Both organizations are phone-banking and canvassing regularly for their respective candidates. While the AU Dems are rallying behind Hillary Clinton, the AUCRs are advocating for down-ballot candidates and holding an event with third-party presidential candidate Evan McMullin on Oct. 20.
“This election allows us to impact our own future,” said AU College Democrats Campaigns Director Nicole Gray. “This president is going to shape the rest of our adult lives. By getting involved, you have a substantial role in creating your own future. Now is the opportunity for you to get involved.”
Valentina Fernandez, the vice president of AU Democrats, is helping lead the club’s efforts to elect Hillary Clinton. The club holds a phone bank for Clinton each Tuesday and also canvases regularly as a club— most recently in Pennsylvania and Maryland.
“It’s definitely a tight race,” Fernandez said. “I do feel that Hillary Clinton is the most qualified. We obviously support her and are rooting for her. At the same time, we have to emphasize it’s a close race.”
The AU College Republicans are in a different situation with their respective candidate. This year, the club refused to officially endorse Republican nominee Donald Trump. According to Communications Director Brian Thomas, “eighty percent of our organization, give or take, didn’t want to endorse and support Donald Trump.”
“I am ready for this election to be over, at least on the presidential level,” AUCR President Tom Hebert said. “As a club, we are excited to support Republican candidates down-ballot that exemplify conservative values.”
Thomas said he is personally supporting McMullin, a lesser known candidate and a former advisor on the House Committee for Foreign Affairs. AUCR is dedicated to keeping a Republican Congressional majority, so the club is knocking on doors and making phone calls to voters, according to Hebert and Thomas.
Additionally, AUCR is sending delegations to the Philadelphia area and doing extensive phone banking, according to Thomas. Recently, the group lled a campaign trip to Pennsylvania to support Brian Fitzpatrick, a former FBI agent now running for the House. They are also dedicated to helping re-elect Representative Barbara Comstock from Virginia.

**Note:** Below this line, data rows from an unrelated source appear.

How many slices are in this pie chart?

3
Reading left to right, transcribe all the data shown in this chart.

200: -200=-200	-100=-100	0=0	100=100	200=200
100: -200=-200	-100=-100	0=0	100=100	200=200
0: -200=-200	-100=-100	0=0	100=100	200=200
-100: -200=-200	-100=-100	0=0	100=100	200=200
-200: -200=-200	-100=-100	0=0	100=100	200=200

All this information and future events can be found on the club’s Facebook page.
“This election is unique, just because the candidates are so unlikable,” Thomas said. “We’ve never had a candidate in the Republican party like Trump. We are not standing behind any candidate. It’s a shame that we can’t support the nominee, but we as a club do not find Trump to be conservative.”
Even if students don’t want to support either candidate, Gray argues against protest votes, which can be defined as votes cast in retaliation to the political system or candidates.

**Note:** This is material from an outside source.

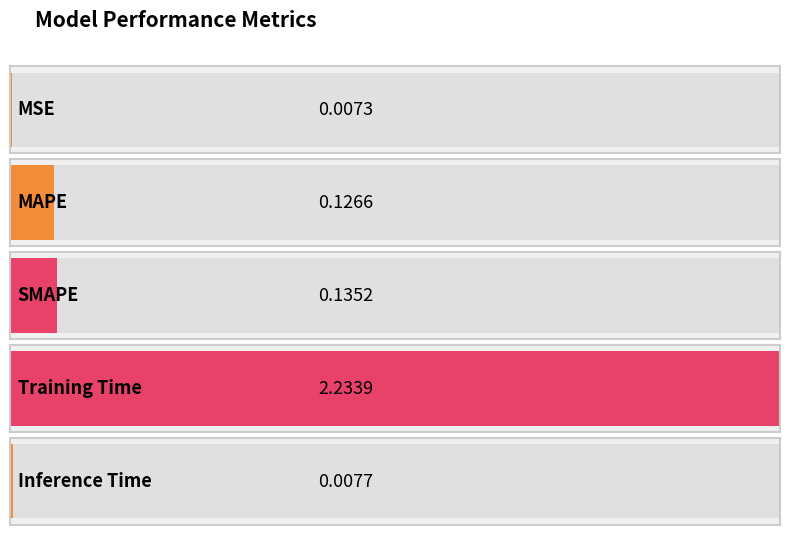

Which category has the highest value across all series?

Training Time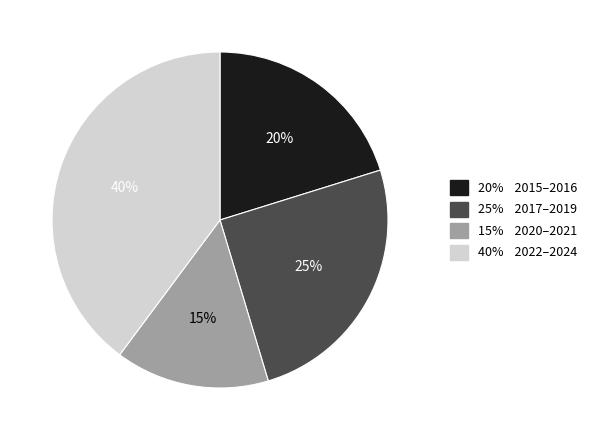

Does any single category account for the majority?

No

“A lot of college students or Millennials were Bernie Sanders supporters,” Gray said. “I’m worried about those who are voting for other candidates, like Gary Johnson, due to a protest vote. It’s important to realize that protest votes don’t help. A protest vote, while yes, you’re not voting for Hillary Clinton, you are supporting Trump. If you’re not supporting Trump, support Hillary.”

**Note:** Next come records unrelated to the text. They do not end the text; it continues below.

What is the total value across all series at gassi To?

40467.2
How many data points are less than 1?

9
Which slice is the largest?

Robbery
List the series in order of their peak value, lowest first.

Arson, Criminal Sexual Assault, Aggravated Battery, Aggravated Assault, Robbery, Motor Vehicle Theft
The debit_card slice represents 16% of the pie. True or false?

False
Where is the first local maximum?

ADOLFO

Both organizations urged students to exercise their civic duty, whether it’s for the presidency or for Congressional district races. The clubs have partnered with the Kennedy Political Union’s Turbo Vote campaign to get as many students registered to vote as possible.
“Go out and vote for a candidate that makes you proud to show up at the polling place,” Hebert said. “I’m taking this election day by day. I haven’t even begun to think about what happens after Nov. 8.”
Correction appended: This story originally stated that the AU College Democrats phone bank for Hillary Clinton on Wednesdays. It has been changed to say that they do this on Tuesdays.